O presidente da Associação Sindical dos Juízes Portugueses (ASJP), Manuel Soares, disse que para a greve ser cancelada até à meia-noite de hoje, seria preciso que o Governo, juízes e parlamento estivessem de acordo sobre um "princípio razoável", ou seja, de que a revisão do Estatuto dos Juízes não pode abranger só "metade" daquela carta de direitos e deveres, sem resolver os "bloqueios remuneratórios" criados nos anos 1990.

Em comunicado divulgado hoje pelas 21:30, o ministério dá conta da reunião de Francisca van Dunem com os juízes e reitera as propostas que já tinha apresentado, nomeadamente, “a rutura do teto salarial por referência à remuneração do primeiro-ministro, eliminado o esmagamento que existia nas remunerações dos magistrados dos graus mais elevados da carreira: juízes desembargadores e juízes conselheiros”.

Outra proposta do ministério é “o englobamento na remuneração do suplemento de compensação auferido pelos magistrados, tradicionalmente associado à disponibilização de casa de função”.

E, por último, “a criação de um regime temporário de neutralidade fiscal que assegurasse que não ocorreriam situações de diminuição da remuneração hoje auferida pelos magistrados, em resultado de possíveis efeitos fiscais do englobamento do suplemento”.

Fonte da ASJP disse à agência Lusa que na reunião, hoje pelas 18:00, “nada foi apresentado de concreto, nem foram dadas garantias suficientes, logo não há razão para desconvocar a greve”.

Em causa está a revisão do Estatuto da classe, que não contempla questões remuneratórias e de carreira há muito reivindicadas.

A greve foi convocada para todos os juízes em funções em todos os tribunais judiciais, administrativos e fiscais, Tribunal Constitucional e Tribunal de Contas, mas, à exceção de terça-feira, dia de greve geral, a paralisação será parcial e executada apenas em alguns tribunais.

Na quarta-feira inicia-se a greve parcial dos juízes, que vai afetar o funcionamento de tribunais e secções em Almada, Aveiro, Coimbra, Évora, Lisboa e Porto, segundo indicação da ASJP e que conta com 2.300 associados.

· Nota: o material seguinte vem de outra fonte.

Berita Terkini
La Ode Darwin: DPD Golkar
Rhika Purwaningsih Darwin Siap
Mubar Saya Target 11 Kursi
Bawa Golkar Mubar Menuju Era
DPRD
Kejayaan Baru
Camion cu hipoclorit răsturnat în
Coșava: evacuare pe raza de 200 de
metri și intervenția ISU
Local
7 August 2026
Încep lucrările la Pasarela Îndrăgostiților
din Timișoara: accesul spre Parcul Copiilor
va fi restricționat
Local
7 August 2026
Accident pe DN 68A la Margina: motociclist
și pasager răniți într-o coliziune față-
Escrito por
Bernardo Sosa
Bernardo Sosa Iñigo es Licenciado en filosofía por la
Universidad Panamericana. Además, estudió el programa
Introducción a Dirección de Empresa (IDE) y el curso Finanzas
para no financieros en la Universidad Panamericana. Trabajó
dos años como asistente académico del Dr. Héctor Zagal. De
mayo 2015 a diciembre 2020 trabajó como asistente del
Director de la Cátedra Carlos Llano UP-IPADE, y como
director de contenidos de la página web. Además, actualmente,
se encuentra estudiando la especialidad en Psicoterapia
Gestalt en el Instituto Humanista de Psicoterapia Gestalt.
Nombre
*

O protesto previsto para quarta-feira abrangerá os juízes do Tribunal da Concorrência, Regulação e Supervisão, Tribunal Marítimo, Tribunal da Propriedade Intelectual, tribunais de execução de penas de Coimbra, Évora, Lisboa e Porto e os tribunais administrativos e fiscais de Almada e Aveiro.

A ASJP alerta ainda que existem secções do Supremo Tribunal de Justiça, Supremo Tribunal Administrativo, Tribunal Constitucional, Tribunal de Contas, tribunais da Relação de Porto, Coimbra, Évora, Guimarães e Lisboa e Tribunal Central Administrativo Norte e Sul que se reúnem às quartas-feiras.

Treze anos depois os juízes voltam na terça-feira a realizar uma greve, em protesto contra a aprovação de um Estatuto "incompleto" que, alegam, não assegurar questões remuneratórias, o aprofundamento da independência judicial e os bloqueios na carreira.

A última greve dos magistrados judiciais ocorreu em finais de outubro de 2005, durante o primeiro governo de José Sócrates, e surgiu em protesto contra a política do executivo socialista de redução das férias judiciais, congelamento da progressão das carreiras, alteração aos estatutos de aposentação e estatuto sócio profissional.